Dimulainya menguat itu sejak hari Senin hingga Kamis dan berlangsung pada penutupan akhir pekan masuk ke 13.000. Hal itu dikarenakan sudah semakin dekatnya pencairan atas stimulus jumbo sebesar 1,9 triliun US dolar oleh Amerika. Karena hal tersebut juga, Bank Sentral AS akan mempertahankan kebijakan makro akomodatif untuk terus memacu perekonomian.

Bahkan Jerome Powell, selaku bos besar dari otoritas moneter paling berkuasa di dunia, yaitu The Fed, menegaskan kepada publik bahwa kebijakan dari ultra-longgar masih terus dibutuhkan agar bisa mendongkrak perekonomian.

Dari pernyataannya itu, dalam usaha terus mendongkrak ekonomi, suku bunga tidak akan dinaikkan, sampai nanti 2023 paling tidak. Powell juga mengatakan bahwa Tapering dan juga pengetatan moneter untuk saat ini dianggap sebagai tindakan prematur.

Rupiah Menguat Karena Ada Sedikit Dorongan Dari The Fed

Jerome Powell telah mengatakan pernyataannya seperti di atas tadi. Karena pernyataan dan kebijakan untuk tidak menaikkan suku bunga acuan dan ultra longgar terus dibutuhkan, membuat rupiah terus menguat dan dolar AS malah justru semakin tertekan karenanya.

Awalnya, stimulus memang akan dilangsungkan pada nilai 1,5 triliun US dolar saja, itu juga sudah memberikan dampak cukup merugikan bagi Amerika karena dolar langsung merosot turun. Berita terbaru, stimulus ditambah menjadi 1,9 triliun US dolar.

Powell mengatakan bahwa adanya tambahan stimulus tersebut justru akan menambah beredarnya uang. Sehingga secara teoritis hal tersebut akan menekan nilai dolar dari negeri Paman Sam.

Tidak hanya itu saja, adanya likuiditas dengan jumlah berlimpah juga memicu inflow pada pasara keuangan di negara berkembang, contohnya saja Indonesia. Terlihat rupia terus menunjukkan taringnya dalam seminggu penuh dengan signifikan.

Sebagai negara adidaya, Amerika memang menjadi acuan dari harga emas dunia dan juga nilai mata uang sebagian besar negara. Kejadian dolar AS melemah, itu karena imbal hasil dari obligasi para pemerintah di sana dengan hasil negatif.

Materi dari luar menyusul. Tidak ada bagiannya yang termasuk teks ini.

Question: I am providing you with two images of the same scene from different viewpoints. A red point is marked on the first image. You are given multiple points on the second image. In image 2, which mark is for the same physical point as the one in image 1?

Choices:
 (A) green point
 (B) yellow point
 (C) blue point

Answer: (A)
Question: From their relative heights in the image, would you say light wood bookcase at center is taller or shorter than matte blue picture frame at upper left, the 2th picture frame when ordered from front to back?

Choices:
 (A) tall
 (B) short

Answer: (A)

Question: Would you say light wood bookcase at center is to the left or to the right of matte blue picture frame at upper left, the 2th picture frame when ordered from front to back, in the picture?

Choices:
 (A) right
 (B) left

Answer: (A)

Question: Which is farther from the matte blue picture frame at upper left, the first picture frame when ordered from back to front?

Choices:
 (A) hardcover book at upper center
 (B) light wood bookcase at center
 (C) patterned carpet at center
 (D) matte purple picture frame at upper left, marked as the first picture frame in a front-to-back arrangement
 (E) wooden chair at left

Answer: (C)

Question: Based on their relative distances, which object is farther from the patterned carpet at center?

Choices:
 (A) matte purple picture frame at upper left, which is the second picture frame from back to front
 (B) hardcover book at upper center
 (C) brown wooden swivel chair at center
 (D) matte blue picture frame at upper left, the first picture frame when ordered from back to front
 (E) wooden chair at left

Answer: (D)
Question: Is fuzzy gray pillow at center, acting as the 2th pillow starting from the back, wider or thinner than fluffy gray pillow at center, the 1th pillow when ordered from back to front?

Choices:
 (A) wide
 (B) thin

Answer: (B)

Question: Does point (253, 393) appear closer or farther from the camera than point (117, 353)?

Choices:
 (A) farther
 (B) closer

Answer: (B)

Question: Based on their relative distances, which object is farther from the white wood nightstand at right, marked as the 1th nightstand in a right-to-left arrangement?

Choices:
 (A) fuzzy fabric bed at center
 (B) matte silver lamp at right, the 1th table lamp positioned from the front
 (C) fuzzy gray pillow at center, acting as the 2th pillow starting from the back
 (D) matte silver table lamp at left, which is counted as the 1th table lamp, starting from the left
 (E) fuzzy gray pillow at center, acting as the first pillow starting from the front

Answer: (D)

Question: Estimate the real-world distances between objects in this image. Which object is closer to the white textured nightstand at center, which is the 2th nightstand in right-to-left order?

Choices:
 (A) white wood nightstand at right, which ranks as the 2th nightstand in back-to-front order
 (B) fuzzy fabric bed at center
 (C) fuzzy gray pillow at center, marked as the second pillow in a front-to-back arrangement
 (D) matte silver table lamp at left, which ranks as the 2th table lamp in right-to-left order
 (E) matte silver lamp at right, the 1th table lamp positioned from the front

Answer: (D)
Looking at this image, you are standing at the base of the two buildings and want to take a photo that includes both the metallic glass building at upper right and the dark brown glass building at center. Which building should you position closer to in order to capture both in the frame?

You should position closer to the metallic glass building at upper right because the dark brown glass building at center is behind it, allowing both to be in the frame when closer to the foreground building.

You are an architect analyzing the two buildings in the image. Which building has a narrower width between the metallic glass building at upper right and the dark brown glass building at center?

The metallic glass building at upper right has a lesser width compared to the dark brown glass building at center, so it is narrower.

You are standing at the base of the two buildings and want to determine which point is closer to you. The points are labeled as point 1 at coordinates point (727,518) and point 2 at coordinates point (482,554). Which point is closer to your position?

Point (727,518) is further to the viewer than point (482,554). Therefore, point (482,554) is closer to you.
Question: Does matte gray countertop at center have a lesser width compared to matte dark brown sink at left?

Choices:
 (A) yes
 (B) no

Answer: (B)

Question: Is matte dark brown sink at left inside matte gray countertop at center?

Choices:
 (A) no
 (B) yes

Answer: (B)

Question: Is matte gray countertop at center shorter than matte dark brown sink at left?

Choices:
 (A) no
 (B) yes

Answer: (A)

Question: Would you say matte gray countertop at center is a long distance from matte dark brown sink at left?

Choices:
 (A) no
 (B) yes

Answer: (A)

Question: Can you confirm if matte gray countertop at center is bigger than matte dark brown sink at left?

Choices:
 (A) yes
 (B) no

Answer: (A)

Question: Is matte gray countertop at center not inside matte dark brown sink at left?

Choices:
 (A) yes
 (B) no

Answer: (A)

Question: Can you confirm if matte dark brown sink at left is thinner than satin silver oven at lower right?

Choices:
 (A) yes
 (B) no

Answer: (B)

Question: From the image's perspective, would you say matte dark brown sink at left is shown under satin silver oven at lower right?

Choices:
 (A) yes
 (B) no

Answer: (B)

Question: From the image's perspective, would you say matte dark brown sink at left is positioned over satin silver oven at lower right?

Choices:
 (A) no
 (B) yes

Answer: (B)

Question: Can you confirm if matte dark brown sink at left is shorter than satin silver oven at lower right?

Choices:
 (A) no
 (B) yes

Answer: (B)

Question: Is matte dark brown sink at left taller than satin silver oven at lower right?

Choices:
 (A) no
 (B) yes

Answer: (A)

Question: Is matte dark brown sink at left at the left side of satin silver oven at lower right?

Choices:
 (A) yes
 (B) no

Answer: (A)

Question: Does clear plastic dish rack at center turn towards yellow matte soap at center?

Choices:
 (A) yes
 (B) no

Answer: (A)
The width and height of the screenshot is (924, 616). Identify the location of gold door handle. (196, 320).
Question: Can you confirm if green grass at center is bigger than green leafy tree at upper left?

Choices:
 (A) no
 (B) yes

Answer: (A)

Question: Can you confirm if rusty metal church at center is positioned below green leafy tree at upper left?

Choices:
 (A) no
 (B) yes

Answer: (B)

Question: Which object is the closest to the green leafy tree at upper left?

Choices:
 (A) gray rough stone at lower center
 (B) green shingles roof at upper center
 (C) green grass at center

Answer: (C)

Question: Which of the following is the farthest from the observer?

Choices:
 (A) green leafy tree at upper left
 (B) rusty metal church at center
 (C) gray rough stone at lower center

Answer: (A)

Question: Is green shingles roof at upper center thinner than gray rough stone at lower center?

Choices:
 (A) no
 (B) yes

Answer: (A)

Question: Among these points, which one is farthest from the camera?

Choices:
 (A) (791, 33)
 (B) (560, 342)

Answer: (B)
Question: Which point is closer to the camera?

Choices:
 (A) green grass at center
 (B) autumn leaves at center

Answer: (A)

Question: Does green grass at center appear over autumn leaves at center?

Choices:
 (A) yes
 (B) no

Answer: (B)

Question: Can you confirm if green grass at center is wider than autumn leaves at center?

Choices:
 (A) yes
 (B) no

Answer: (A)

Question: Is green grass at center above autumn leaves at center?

Akhir dari itu semua, aset-aset yang ada di negara Indonesia akhirnya dilirik dengan memberikan imbal hasil cukup menarik. Pada pasar Surat Utang Negara, Imbalan hasil hasil SBN pada tenor 10 tahun bertahan dengan 6%.

Akan tetapi, apabila dikurangi dengan inflasi sebesar 1,6%, maka imbal hasil rillnya masih pada level 4,4%. Meski dolar sedang melemah, tapi dolar AS terhadap mata mitra utamanya malah menguat hingga 0,02%  menjadi 90,43. Hal itu karena poundstreling sebagai mata mitra dagangnya sedang melemah.